Snæfelsnes 2003

From Stykkishólmur to Grundafjörður and back

On Sunday morning we cycled down to the BSÍ bus station in Reykjavík and caught the 1pm bus to the Snæfelsnes peninsula - to Stykkishólmur. We passed through the long tunnel to Akranes, which hadn't been built last time I ventured this way in 1986 on my first trip to Iceland. A sign at the entrance prohibited cyclists - the alternative is a 40km detour.

After three hours we arrived at the petrol station in Stykkishólmur. After pitching our tent in the nearby camp site - ours was the only one - we set off to explore the town. From the harbour we climed up to the lighthouse. It was while descending from there that it started to rain. After failing to find a restaurant we ended up in the petrol station - one of many as it turned out - and sat out the rain. Later that evening we did find a restaurant near the harbour.

The following morning it was 5 degrees Celsius and misty. A great day for an outdoor swim! Well any day is in Stykkishólmur, as only a few years ago they discovered a geothermal hot water source, where water comes out of the ground at over 80 degrees Celsius, and they built a swimming pool around it. The water was over thirty degrees - just right to counteract the cool morning air. I shared the pool with a class of schoolchildren having their early morning swimming lesson. It was amusing to watch them come out of the changing room and run to and jump into the pool - most unlike the gingerly way we get into swimming pools in England.

After my swim, we set off, without our panniers, for a training ride.
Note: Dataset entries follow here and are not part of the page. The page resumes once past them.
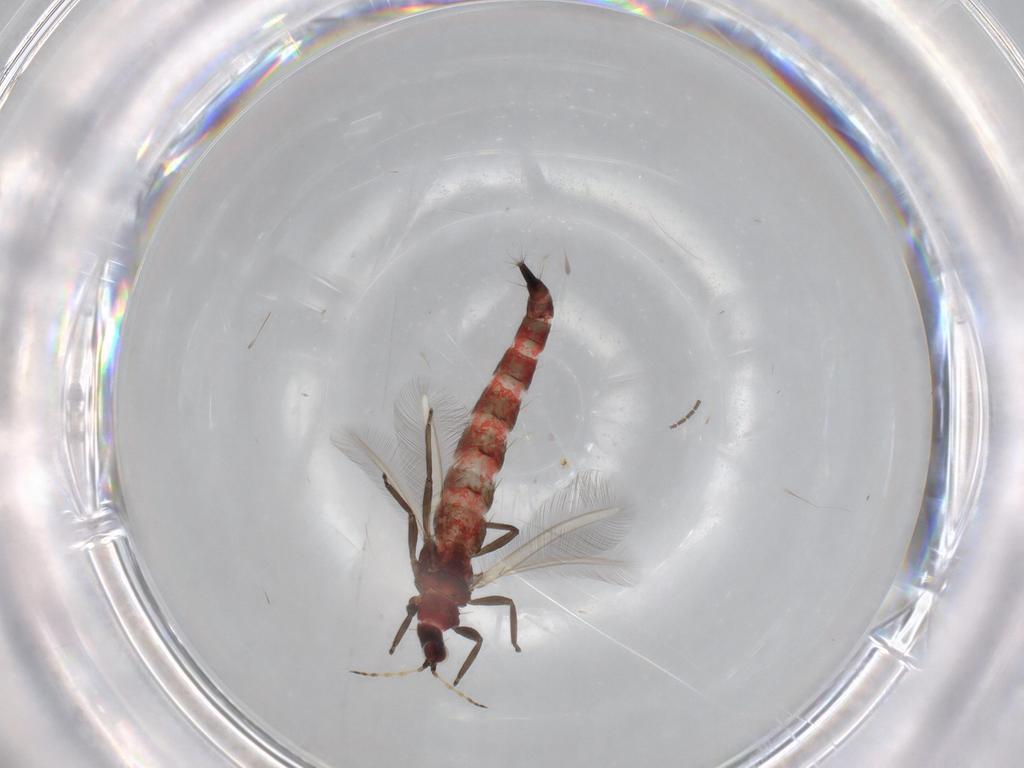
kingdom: Animalia
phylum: Arthropoda
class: Insecta
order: Thysanoptera
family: Phlaeothripidae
We were aiming for Grundafjörður, thirty kilometres to the west. As we crossed the lava field Peter reminded me of the story in the guide book of the two "beserks" who were killed here many years ago and whose bodies were found under two mounds in the lava a long time later. I couldn't help thinking how we could be seen by many as two beserks, cycling in Iceland so early in the season.

Awaiting photo of Grundafell We reached Grundafjörður around lunch time and found a nice quiet pizza restaurant. Peter was feeling distincly weak. Although his descriptions of his symptoms sounded like I feel all the time during a cycle tour, I had to believe him that he was ill. I hoped we'd be able to complete the tour.

The weather had distinctly improved over lunch and we cycled back again in sunshine. On the way back we took a detour to visit the chapel of Maria Guðmundsdottír. It is said that if you climb to the chapel at the top, without looking back and without talking, and then you turn to the east, you can make three wishes, all of which will come true. This we duly did, of course. You can't tell anyone what the wishes are, so I'm afraid I can't let on.

That evening, back in Stykkishólmur we ate in the same restaurant before retiring to bed quite tired.